## ACTION ITEM
Output each line of the listing exactly, though pictures are not to appear.

## EXTRACTED INFORMATION
☆ ☆ ☆ ☆

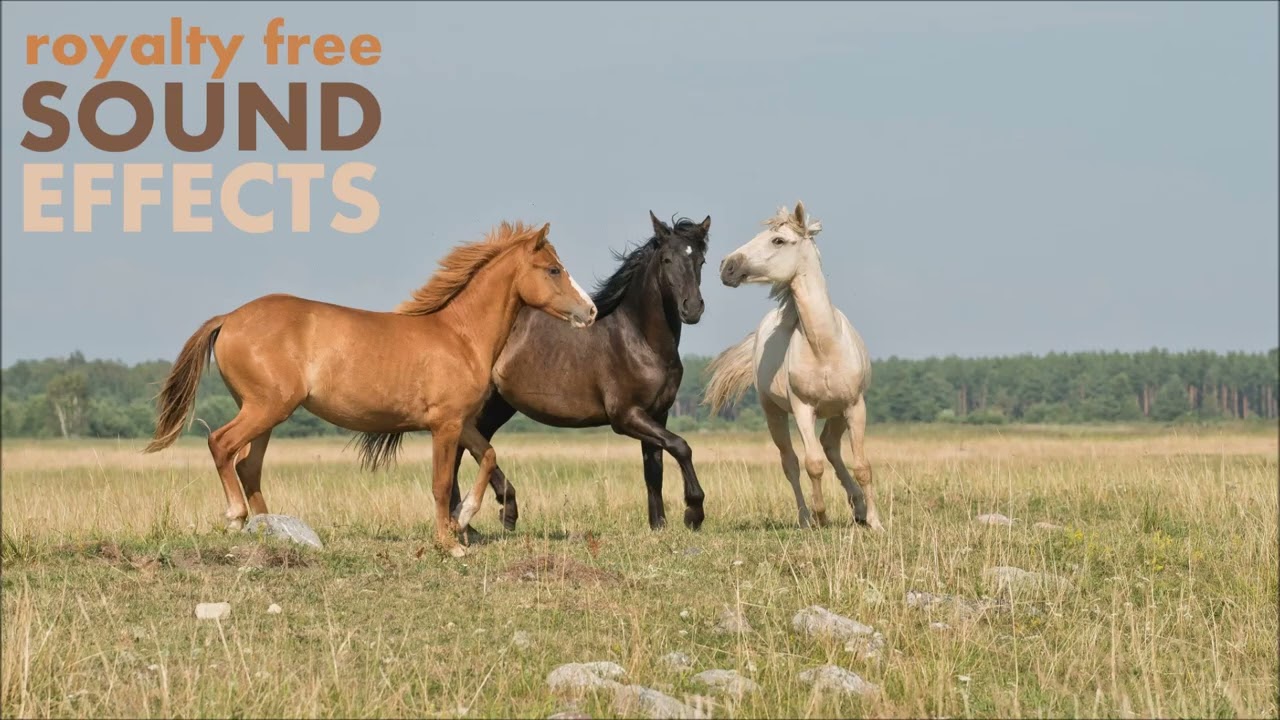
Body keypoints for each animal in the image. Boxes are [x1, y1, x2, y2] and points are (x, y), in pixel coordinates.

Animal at [145, 222, 597, 557]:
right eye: (553, 269)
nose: (590, 311)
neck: (460, 336)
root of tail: (230, 317)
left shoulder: (462, 422)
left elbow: (488, 456)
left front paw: (465, 518)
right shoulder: (445, 425)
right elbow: (440, 483)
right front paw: (450, 543)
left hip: (266, 413)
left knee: (248, 465)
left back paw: (272, 530)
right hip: (265, 408)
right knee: (221, 445)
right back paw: (237, 517)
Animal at [441, 212, 711, 531]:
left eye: (701, 260)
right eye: (667, 259)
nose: (692, 309)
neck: (640, 339)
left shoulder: (658, 413)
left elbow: (654, 468)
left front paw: (658, 525)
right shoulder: (626, 416)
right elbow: (681, 446)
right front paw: (693, 512)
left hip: (498, 406)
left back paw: (477, 518)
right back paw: (483, 515)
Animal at [704, 202, 882, 530]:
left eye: (778, 240)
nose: (727, 266)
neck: (824, 347)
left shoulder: (855, 406)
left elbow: (863, 465)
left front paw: (875, 522)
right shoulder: (803, 409)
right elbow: (812, 464)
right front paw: (821, 516)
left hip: (837, 412)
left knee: (830, 447)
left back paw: (859, 508)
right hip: (774, 413)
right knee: (791, 462)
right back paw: (805, 518)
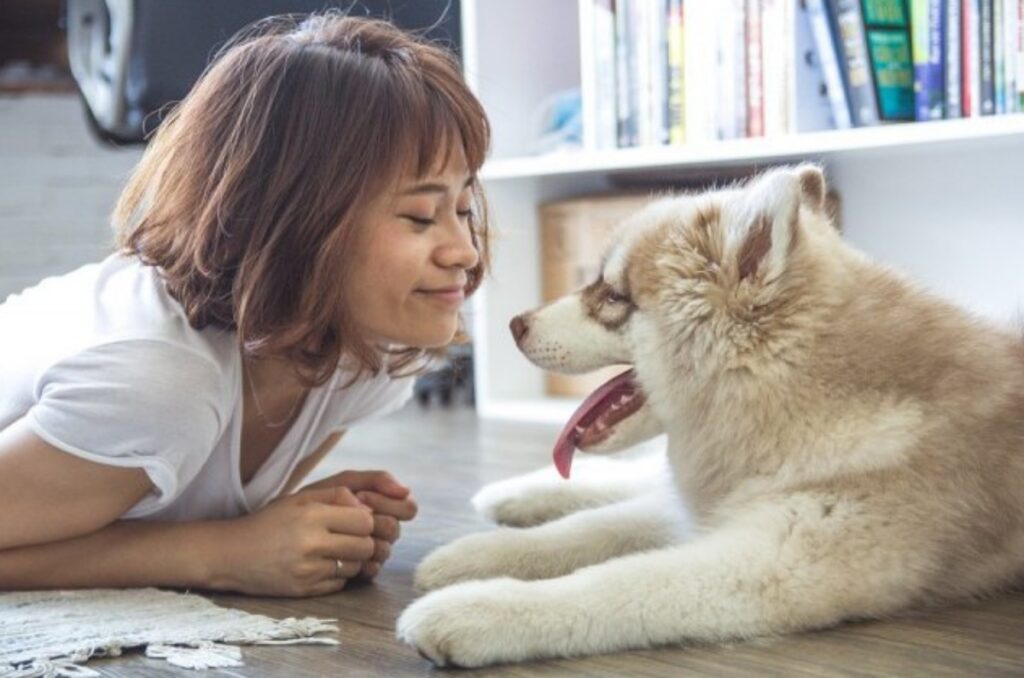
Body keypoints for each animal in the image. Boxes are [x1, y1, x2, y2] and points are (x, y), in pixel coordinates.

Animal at [393, 165, 1024, 667]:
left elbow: (616, 582)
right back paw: (513, 495)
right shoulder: (716, 509)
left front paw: (477, 609)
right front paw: (471, 557)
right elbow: (586, 530)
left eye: (612, 296)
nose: (512, 324)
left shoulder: (771, 560)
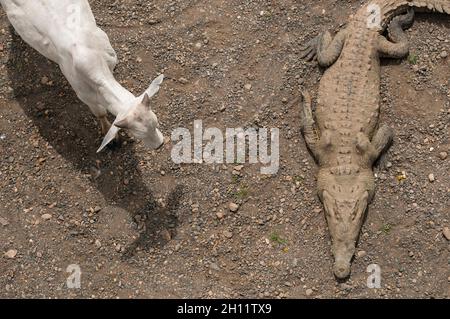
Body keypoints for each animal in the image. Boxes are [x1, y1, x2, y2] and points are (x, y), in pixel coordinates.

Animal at [0, 0, 164, 152]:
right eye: (138, 135)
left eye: (156, 122)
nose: (160, 144)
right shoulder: (84, 95)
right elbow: (100, 114)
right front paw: (110, 135)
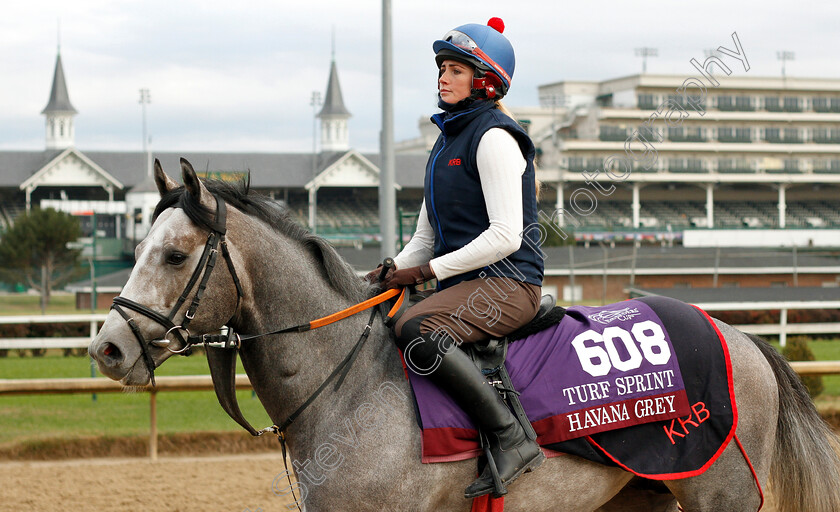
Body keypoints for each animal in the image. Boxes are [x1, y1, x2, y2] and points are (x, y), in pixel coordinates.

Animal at [90, 158, 840, 510]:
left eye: (175, 256)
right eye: (138, 247)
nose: (107, 347)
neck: (349, 386)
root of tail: (741, 338)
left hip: (720, 493)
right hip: (644, 494)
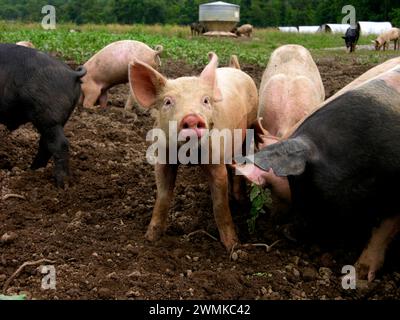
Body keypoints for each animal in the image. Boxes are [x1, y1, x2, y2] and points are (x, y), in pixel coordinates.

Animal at [0, 43, 86, 186]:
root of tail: (71, 73)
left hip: (49, 116)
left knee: (60, 144)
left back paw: (61, 184)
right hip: (58, 119)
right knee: (46, 144)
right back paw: (33, 170)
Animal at [130, 52, 258, 251]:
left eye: (205, 100)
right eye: (168, 101)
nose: (191, 118)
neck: (189, 155)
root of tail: (236, 69)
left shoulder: (216, 162)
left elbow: (220, 205)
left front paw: (233, 246)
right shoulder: (163, 159)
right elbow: (163, 197)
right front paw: (150, 238)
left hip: (251, 124)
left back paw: (241, 202)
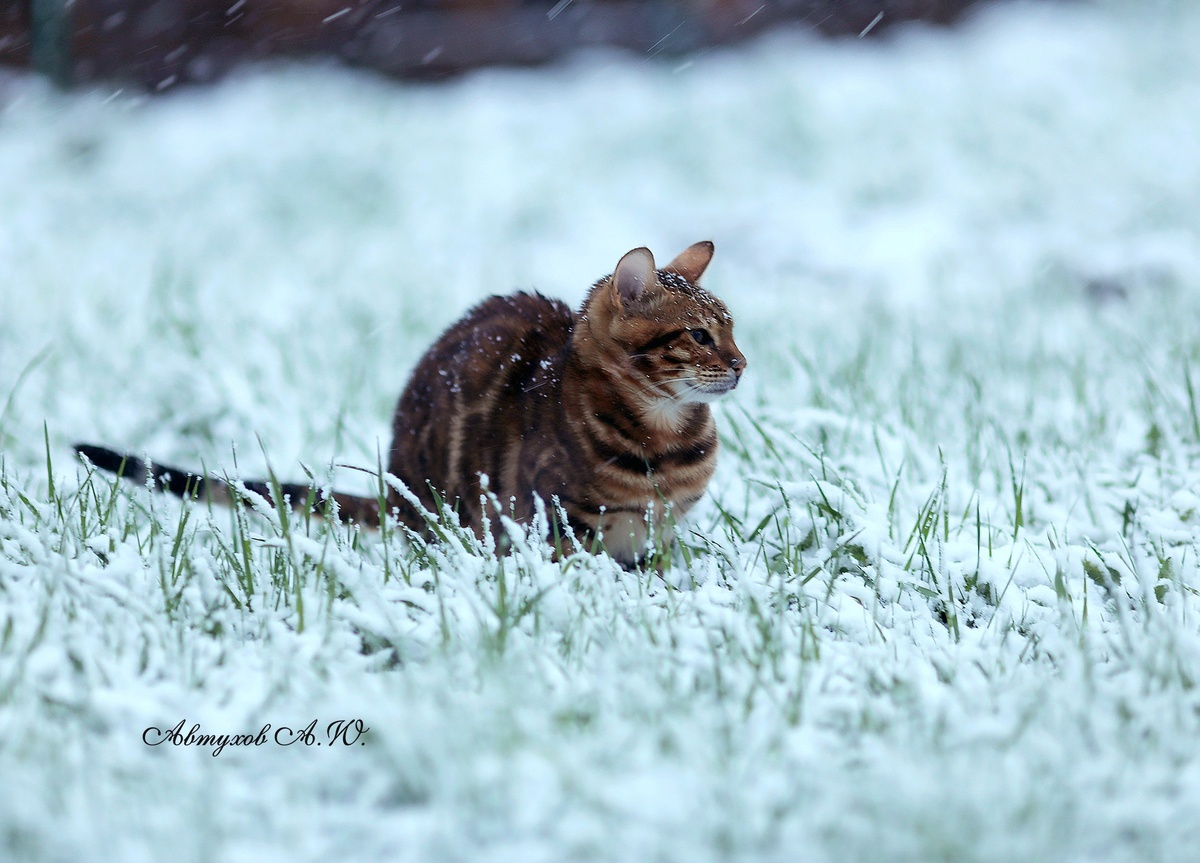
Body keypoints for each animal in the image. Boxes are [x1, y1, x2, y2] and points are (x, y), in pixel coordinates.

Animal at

☆ ☆ ☆ ☆

## ANSWER SECTION
Body keypoints for each animal in the image. Boxes are [x1, y1, x2, y2] and points are (x, y), in pixel coordinates.

Animal at [145, 222, 597, 557]:
right eye: (553, 269)
nose: (590, 311)
neck: (460, 336)
root of tail: (230, 317)
left shoulder: (462, 422)
left elbow: (488, 456)
left front paw: (465, 518)
right shoulder: (445, 425)
right elbow: (440, 483)
right front paw: (450, 543)
left hip: (266, 413)
left knee: (248, 465)
left back paw: (272, 530)
right hip: (265, 408)
right knee: (221, 445)
right back paw: (237, 517)
Animal at [441, 212, 711, 531]:
left eye: (701, 260)
right eye: (667, 259)
nose: (692, 309)
neck: (640, 339)
left shoulder: (658, 413)
left elbow: (654, 468)
left front paw: (658, 525)
right shoulder: (626, 416)
right elbow: (681, 446)
right front paw: (693, 512)
left hip: (498, 406)
left back paw: (477, 518)
right back paw: (483, 515)
Animal at [704, 202, 882, 530]:
left eye: (778, 240)
nose: (727, 266)
neck: (824, 347)
left shoulder: (855, 406)
left elbow: (863, 465)
left front paw: (875, 522)
right shoulder: (803, 409)
right elbow: (812, 464)
right front paw: (821, 516)
left hip: (837, 412)
left knee: (830, 447)
left back paw: (859, 508)
right hip: (774, 413)
right knee: (791, 462)
right back paw: (805, 518)
Body keypoints for each animal in the image. Boxes are [x1, y1, x2, y2] and points are (x, y), in pixel coordinates.

Animal at [393, 165, 1024, 667]:
left elbow: (616, 582)
right back paw: (513, 495)
right shoulder: (716, 509)
left front paw: (477, 609)
right front paw: (471, 557)
right elbow: (586, 530)
left eye: (612, 296)
nose: (512, 324)
left shoulder: (771, 560)
Body keypoints for each animal in the image. Boxes are [x1, y1, x2, y2] and points are (x, y), in pixel coordinates.

Animal at [0, 0, 164, 152]:
right eye: (138, 135)
left eye: (156, 122)
nose: (160, 144)
right shoulder: (84, 95)
right elbow: (100, 114)
right front paw: (110, 135)
Body keypoints for each animal in the image. Boxes are [x1, y1, x2, y2] and points are (x, y), in pixel coordinates.

Animal at [90, 158, 840, 510]:
left eye: (175, 256)
right eye: (138, 247)
nose: (107, 347)
neck: (349, 386)
root of tail: (741, 338)
left hip: (720, 493)
right hip: (644, 494)
Body keypoints for each animal in the image. Boxes are [x1, y1, x2, y2] and points are (x, y), in pixel coordinates.

Animal at [0, 43, 86, 186]:
root of tail: (71, 73)
left hip: (49, 116)
left knee: (60, 144)
left back paw: (61, 184)
right hip: (58, 119)
right knee: (46, 144)
right back paw: (33, 170)
Animal at [130, 52, 258, 251]:
left eye: (205, 100)
right eye: (168, 101)
nose: (191, 118)
neck: (189, 155)
root of tail: (236, 69)
left shoulder: (216, 162)
left elbow: (220, 205)
left front paw: (233, 246)
right shoulder: (163, 159)
right elbow: (163, 197)
right front paw: (150, 238)
left hip: (251, 124)
left back paw: (241, 202)
Body keypoints for each animal in the image. Boxes are [x1, y1, x2, y2] and points are (x, y), in pixel coordinates.

Animal at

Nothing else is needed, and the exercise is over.